Morgarten is a narrow pass between Zug and Schwyz which the Austrian army attempted to cross in 1315 on its way to attack Schwyz. The locals waited for the unsuspecting Austrians on the ridge above the defile, fell upon them as they marched through, and crushed and hacked them to death.
Today Switzerland is known for avoiding war. So it is hard to imagine the ferocity of the medieval Swiss who fought against the Austrians, Burgundians, Milanese and Germans - terrifyingly efficient foot soldiers armed with pikes and axes who defeated whole armies of mounted knights.
Morgarten marked the beginning of an extraordinary series of Swiss victories over much larger and stronger armies which ended 200 years later with Switzerland's defeat by Francois I in Marignano.
Sempach, on July 9, 1386, was the battle that really put the fear of God - or, rather, of the common soldier - into Europe's feudal nobility. On that battleground, the men of Lucerne, Uri, Schwyz and Unterwalden faced Leopold III of Austria and not only defeated his army completely but also killed the 35-year-old duke. It was the beginning of the end of Austrian rule in Switzerland.
In one skirmish after another, cantons won their independence; Näfels, the battle that freed Glarus in 1388, was perhaps the most significant victory to follow Sempach.
Today a chapel stands next to the Sempach battlefield. Nearby is a memorial to Arnold Winkelried, the battle's legendary hero, who lunged at a formation of Austrian soldiers and deliberately impaled himself upon their pikes to open up a path of attack for the Swiss fighters.
The next major enemy the Swiss had to worry about was Charles the Bold of Burgundy, whom they managed to get rid of in a series of battles, two of which took place in Grandson and Murten in 1476.
Grandson doesn't celebrate its role in the "Burgunderkriege". Murten, however, holds its annual "Solennität" or "Solifest" on the battle's anniversary day.
Giornico also ignores its victory there in 1478, when a rearguard of only 700 men protected the retreat of the Swiss army and put the 10,000-man Milanese army to flight. Dornach, on the other hand, proudly commemorates its victory 21 years later against the Germans.
"It was the last important battle to free Switzerland from Habsburg control," explains Dornach's Peter Jäggi, a retired teacher. Here, on July 22, 1499, men from Zurich, Bern, Solothurn, Zug, and Lucerne defeated Emperor Maximilian I and his army of German and Dutch mercenaries, ending both the "Schwabenkriege" and Maximilian's dreams of reclaiming his ancestral seat in Graubünden.

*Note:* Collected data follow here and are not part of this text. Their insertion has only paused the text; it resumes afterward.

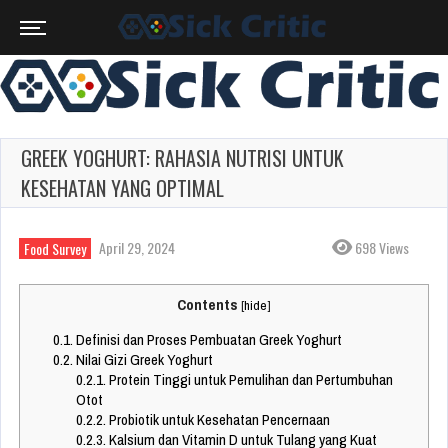
GREEK YOGHURT: RAHASIA NUTRISI UNTUK
KESEHATAN YANG OPTIMAL
April 29, 2024
698 Views
Food Survey
Contents
[
hide
]
0.1.
Definisi dan Proses Pembuatan Greek Yoghurt
0.2.
Nilai Gizi Greek Yoghurt
0.2.1.
Protein Tinggi untuk Pemulihan dan Pertumbuhan
Otot
0.2.2.
Probiotik untuk Kesehatan Pencernaan
0.2.3.
Kalsium dan Vitamin D untuk Tulang yang Kuat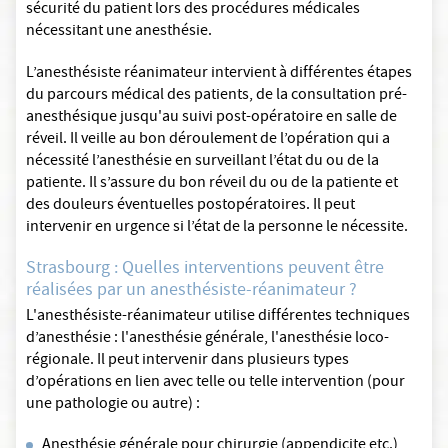
sécurité du patient lors des procédures médicales
nécessitant une anesthésie.
L’anesthésiste réanimateur intervient à différentes étapes
du parcours médical des patients, de la consultation pré-
anesthésique jusqu'au suivi post-opératoire en salle de
réveil. Il veille au bon déroulement de l’opération qui a
nécessité l’anesthésie en surveillant l’état du ou de la
patiente. Il s’assure du bon réveil du ou de la patiente et
des douleurs éventuelles postopératoires. Il peut
intervenir en urgence si l’état de la personne le nécessite.
Strasbourg : Quelles interventions peuvent être
réalisées par un anesthésiste-réanimateur ?
L'anesthésiste-réanimateur utilise différentes techniques
d’anesthésie : l'anesthésie générale, l'anesthésie loco-
régionale. Il peut intervenir dans plusieurs types
d’opérations en lien avec telle ou telle intervention (pour
une pathologie ou autre) :
Anesthésie générale pour chirurgie (appendicite etc.),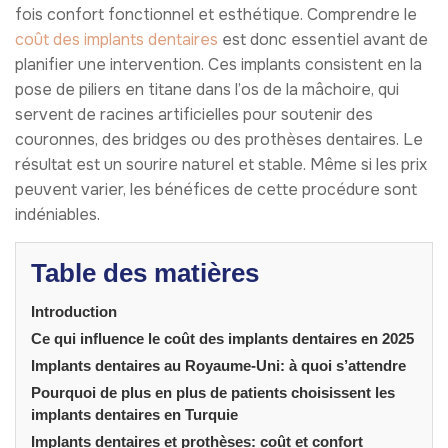
fois confort fonctionnel et esthétique. Comprendre le
coût des implants dentaires
est donc essentiel avant de
planifier une intervention. Ces implants consistent en la
pose de piliers en titane dans l’os de la mâchoire, qui
servent de racines artificielles pour soutenir des
couronnes, des bridges ou des prothèses dentaires. Le
résultat est un sourire naturel et stable. Même si les prix
peuvent varier, les bénéfices de cette procédure sont
indéniables.
Table des matières
Introduction
Ce qui influence le coût des implants dentaires en 2025
Implants dentaires au Royaume-Uni: à quoi s’attendre
Pourquoi de plus en plus de patients choisissent les
implants dentaires en Turquie
Implants dentaires et prothèses: coût et confort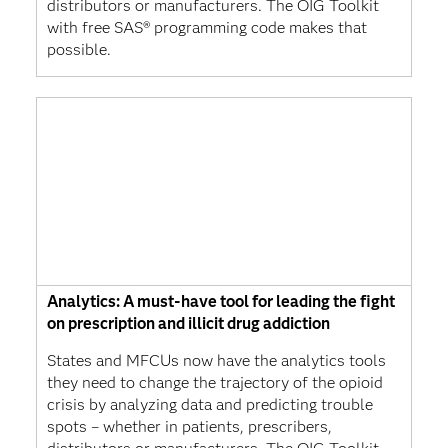
distributors or manufacturers. The OIG Toolkit
with free SAS® programming code makes that
possible.
Analytics: A must-have tool for leading the fight
on prescription and illicit drug addiction
States and MFCUs now have the analytics tools
they need to change the trajectory of the opioid
crisis by analyzing data and predicting trouble
spots – whether in patients, prescribers,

Sixteen years later came defeat at Marignano, and with it the end of Switzerland's role as a military power, although by no means the end of its men's martial reputation since the Swiss continued to be the most sought-after mercenaries in Europe.
Three hundred years after Dornach, on March 5, 1798, the Swiss were to prove their military skill again, when Bern's Sternenberg regiment defeated a Napoleonic brigade in Neuenegg. Napoleon still conquered Switzerland, but that hasn't prevented the Neueneggers from celebrating their victory each year.
Although Swiss military triumphs are very much a thing of the past, there is still one concrete reminder of the extraordinary fighting talents of the medieval Swiss: the Pope's Swiss Guard, founded in 1506 and still in service today.